Sixième de onze enfants d’une mère irlandaise et ayant travaillé en usine en Australie, Mel Gibson aime à incarner l’aspiration à la liberté des opprimés : les Irlandais, les Ecossais, les survivants de l’apocalypse de Mad Max, les révoltés de la Bounty, les fédéraux contre la mafia en jouant Eliott Ness. Il a 39 ans et est en pleine maturité physique et professionnelle lorsqu’il incarne le légendaire William Wallace, héros de l’indépendance écossaise entre 1280 et 1305.
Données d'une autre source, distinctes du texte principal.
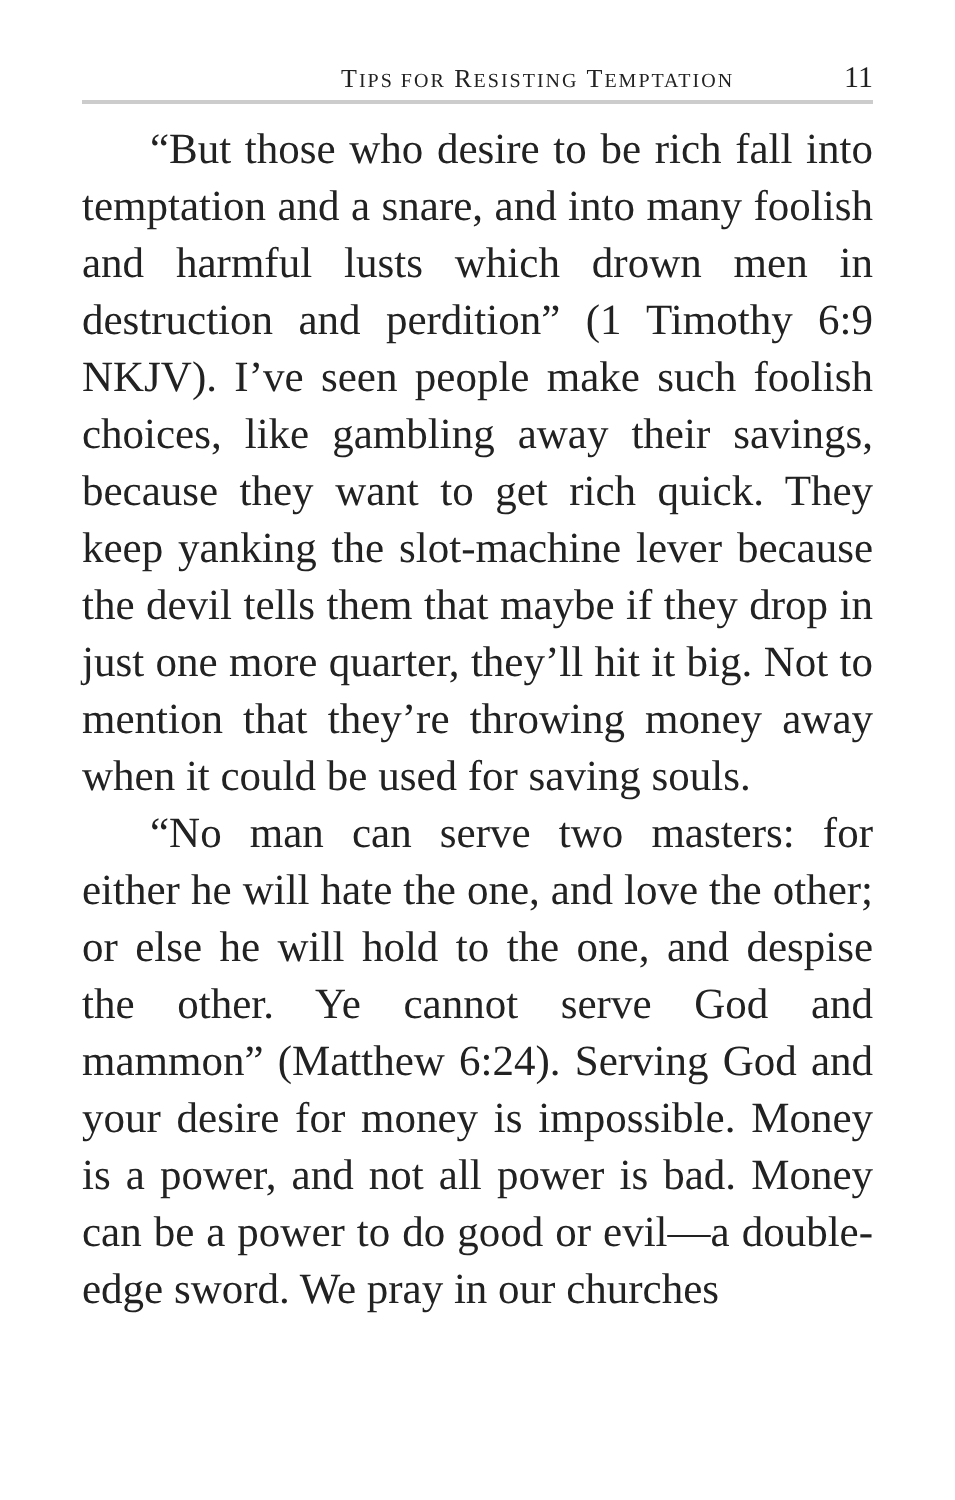TIPS FOR RESISTING TEMPTATION 11
“But those who desire to be rich fall into temptation and a snare, and into many foolish and harmful lusts which drown men in destruction and perdition” (1 Timothy 6:9 NKJV). I’ve seen people make such foolish choices, like gambling away their savings, because they want to get rich quick. They keep yanking the slot-machine lever because the devil tells them that maybe if they drop in just one more quarter, they’ll hit it big. Not to mention that they’re throwing money away when it could be used for saving souls.
“No man can serve two masters: for either he will hate the one, and love the other; or else he will hold to the one, and despise the other. Ye cannot serve God and mammon” (Matthew 6:24). Serving God and your desire for money is impossible. Money is a power, and not all power is bad. Money can be a power to do good or evil—a double-edge sword. We pray in our churches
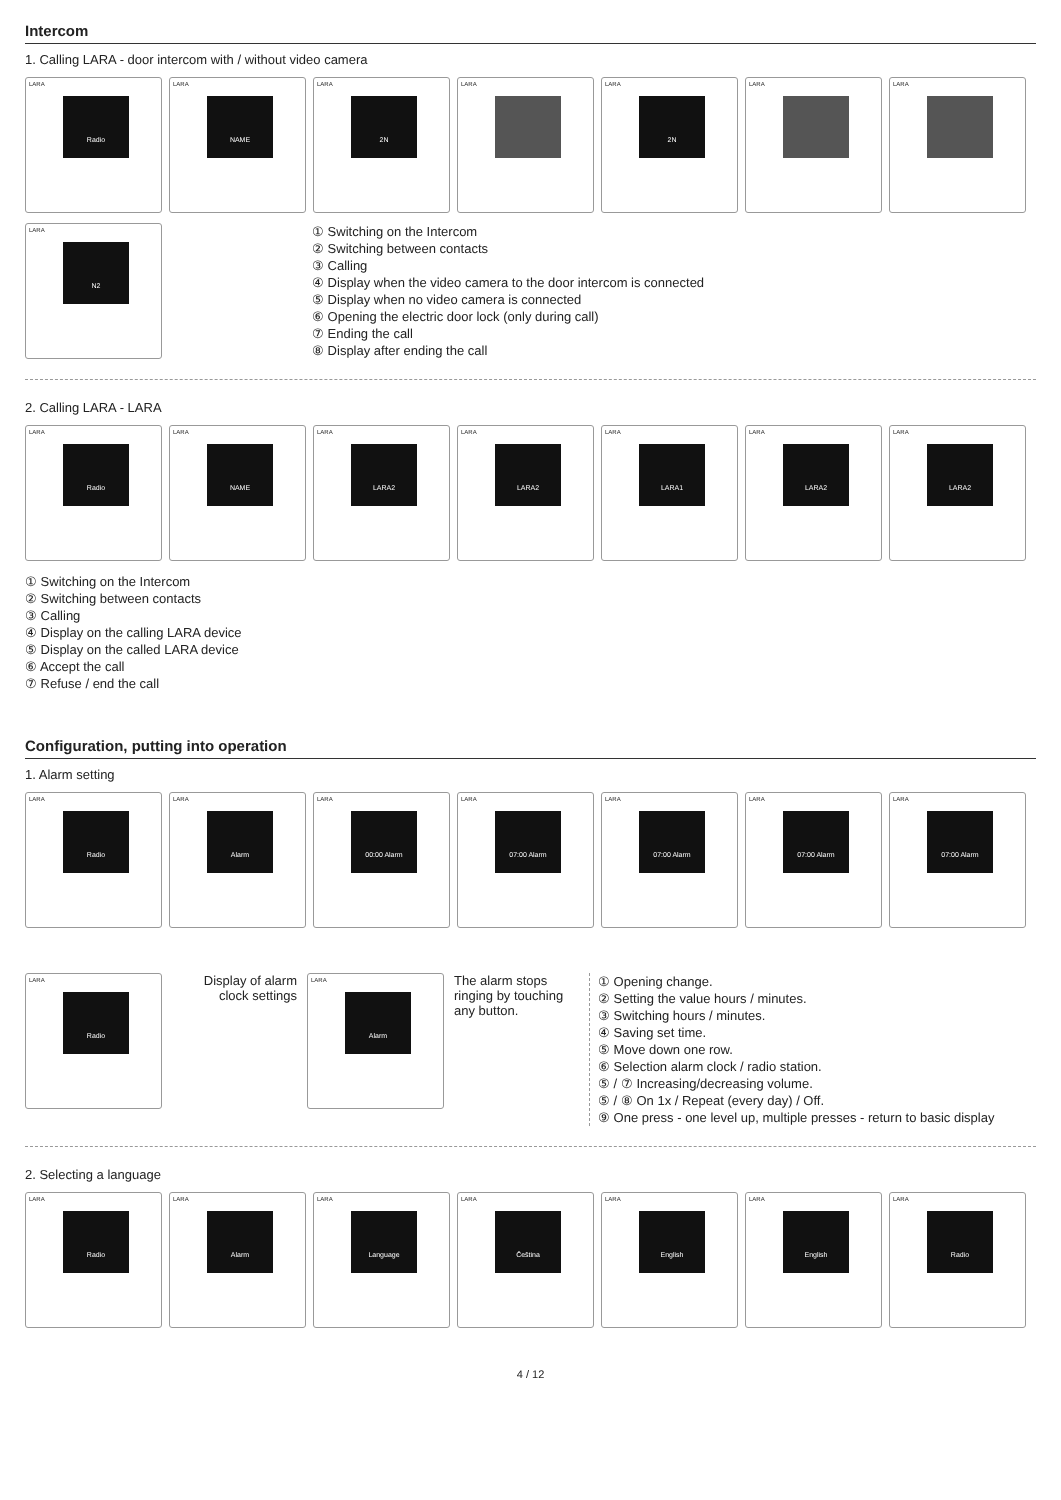Intercom
1. Calling LARA - door intercom with / without video camera
LARA
Radio
LARA
NAME
LARA
2N
LARA LARA
2N
LARA LARA
LARA
N2
① Switching on the Intercom
② Switching between contacts
③ Calling
④ Display when the video camera to the door intercom is connected
⑤ Display when no video camera is connected
⑥ Opening the electric door lock (only during call)
⑦ Ending the call
⑧ Display after ending the call
2. Calling LARA - LARA
LARA
Radio
LARA
NAME
LARA
LARA2
LARA
LARA2
LARA
LARA1
LARA
LARA2
LARA
LARA2
① Switching on the Intercom
② Switching between contacts
③ Calling
④ Display on the calling LARA device
⑤ Display on the called LARA device
⑥ Accept the call
⑦ Refuse / end the call
Configuration, putting into operation
1. Alarm setting
LARA
Radio
LARA
Alarm
LARA
00:00 Alarm
LARA
07:00 Alarm
LARA
07:00 Alarm
LARA
07:00 Alarm
LARA
07:00 Alarm
LARA
Radio
Display of alarm clock settings
LARA
Alarm
The alarm stops ringing by touching any button.
① Opening change.
② Setting the value hours / minutes.
③ Switching hours / minutes.
④ Saving set time.
⑤ Move down one row.
⑥ Selection alarm clock / radio station.
⑤ / ⑦ Increasing/decreasing volume.
⑤ / ⑧ On 1x / Repeat (every day) / Off.
⑨ One press - one level up, multiple presses - return to basic display
2. Selecting a language
LARA
Radio
LARA
Alarm
LARA
Language
LARA
Čeština
LARA
English
LARA
English
LARA
Radio
4 / 12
Le gamin crasseux (James Robinson) de la ferme pauvre isolée dans les Highlands, voit son père et son frère aîné partir combattre l’Anglais qui vient piller le pays ; ils en reviennent cadavres, tranchés de coups d’épée et percés de coups de piques. Brutal, le réalisateur Gibson montre le sang, les blessures, les chevaux éventrés (des maquettes), toute l’horreur bouchère de la guerre. Pris par son oncle sous son aile, éduqué à l’étranger dans les lettres et les armes, le jeune garçon va devenir un homme. Ce qui compte, lui dit son oncle, c’est avant tout la tête ; le bras ne vient qu’ensuite. William Wallace adulte (Mel Gibson) revient sur ses terres et ne rêve de de pouvoir cultiver et fonder une famille en ne demandant rien à personne, en autarcie comme tous les pionniers que la politique indiffère.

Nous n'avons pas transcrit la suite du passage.